> _TASK INPUTS_
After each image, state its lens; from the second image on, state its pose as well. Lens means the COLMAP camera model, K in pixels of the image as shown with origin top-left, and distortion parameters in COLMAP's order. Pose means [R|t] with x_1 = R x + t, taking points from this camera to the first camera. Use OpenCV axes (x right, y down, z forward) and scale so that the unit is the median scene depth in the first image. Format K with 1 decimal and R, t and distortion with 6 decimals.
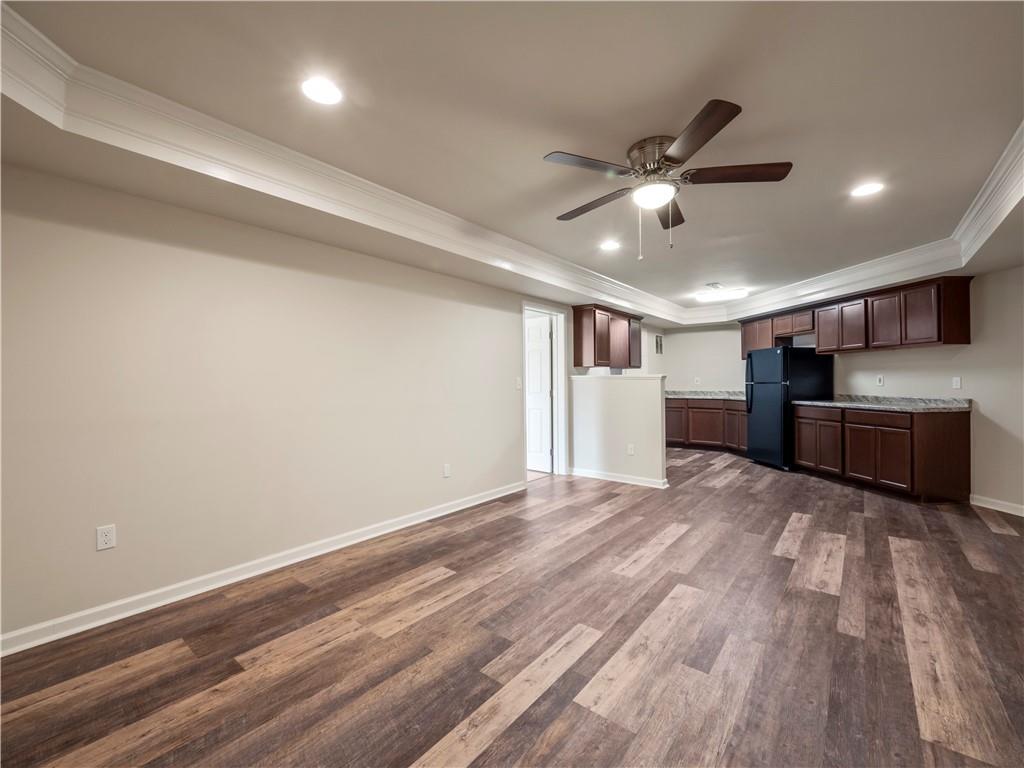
lens RADIAL K [[438.8, 0, 510.7], [0, 438.8, 377.6], [0, 0, 1]] dist [-0.003855, -0.000582]
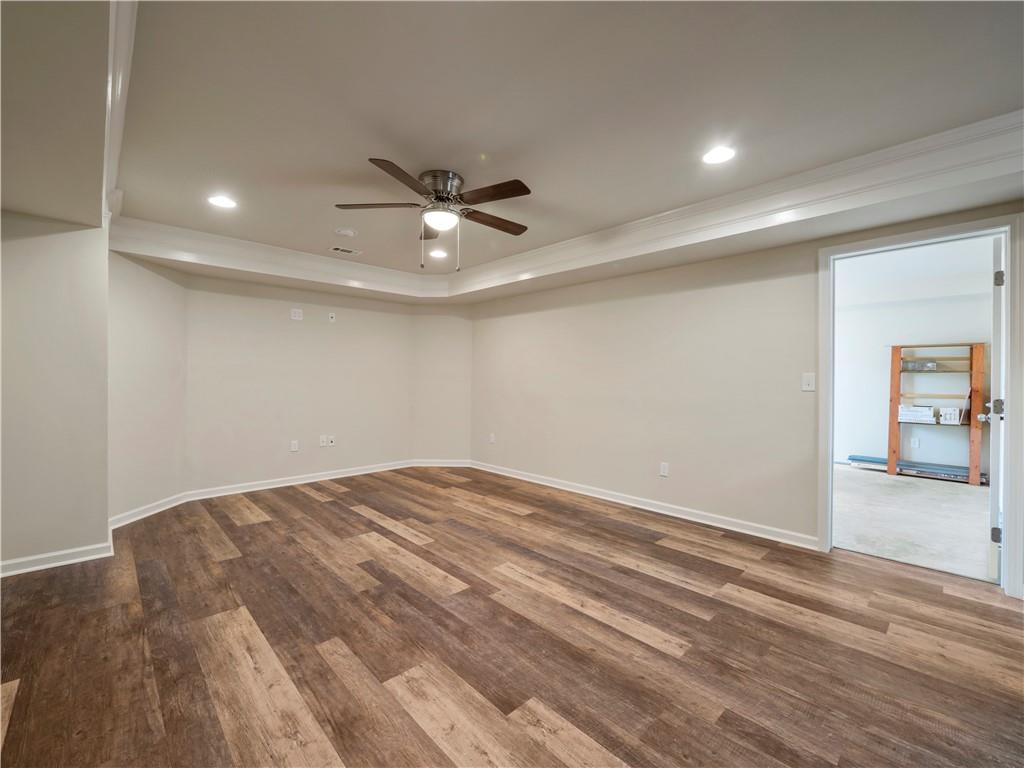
lens RADIAL K [[438.8, 0, 510.7], [0, 438.8, 377.6], [0, 0, 1]] dist [-0.003855, -0.000582]
pose [[-0.141419, 0.002469, -0.989947, 1.447040], [0.007680, 0.999970, 0.001397, 0.003493], [0.989920, -0.007406, -0.141433, 1.330967]]
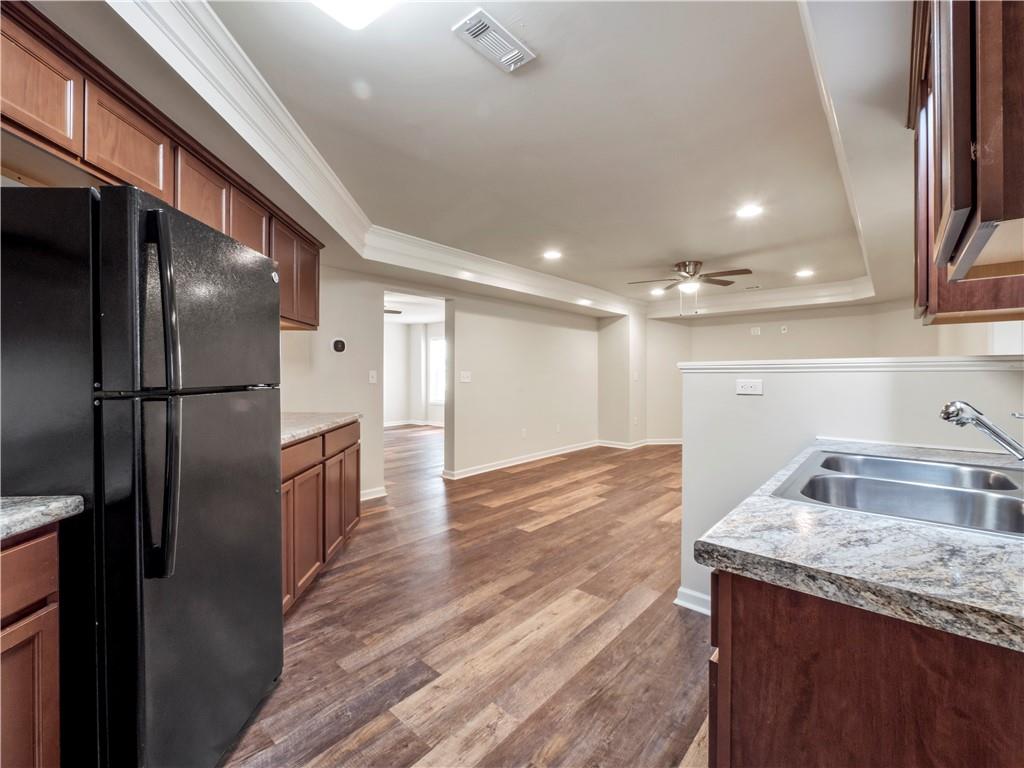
lens RADIAL K [[438.8, 0, 510.7], [0, 438.8, 377.6], [0, 0, 1]] dist [-0.003855, -0.000582]
pose [[-0.998725, -0.002267, 0.050424, 1.067766], [-0.001937, 0.999976, 0.006588, -0.003485], [-0.050438, 0.006482, -0.998706, 3.106578]]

> _WORK ITEM_
What's needed is every record restated exactly, pictures excluded.

> _SOLUTION_
After each image, state its lens; from the second image on, state its pose as well. Lens means the COLMAP camera model, K in pixels of the image as shown with origin top-left, and distortion parameters in COLMAP's order. Pose means [R|t] with x_1 = R x + t, taking points from this camera to the first camera. Use OpenCV axes (x right, y down, z forward) and scale so that the unit is the median scene depth in the first image. Format K with 1 decimal and R, t and distortion with 6 decimals.
lens RADIAL K [[438.8, 0, 510.7], [0, 438.8, 377.6], [0, 0, 1]] dist [-0.003855, -0.000582]
lens RADIAL K [[438.8, 0, 510.7], [0, 438.8, 377.6], [0, 0, 1]] dist [-0.003855, -0.000582]
pose [[-0.141419, 0.002469, -0.989947, 1.447040], [0.007680, 0.999970, 0.001397, 0.003493], [0.989920, -0.007406, -0.141433, 1.330967]]
lens RADIAL K [[438.8, 0, 510.7], [0, 438.8, 377.6], [0, 0, 1]] dist [-0.003855, -0.000582]
pose [[-0.998725, -0.002267, 0.050424, 1.067766], [-0.001937, 0.999976, 0.006588, -0.003485], [-0.050438, 0.006482, -0.998706, 3.106578]]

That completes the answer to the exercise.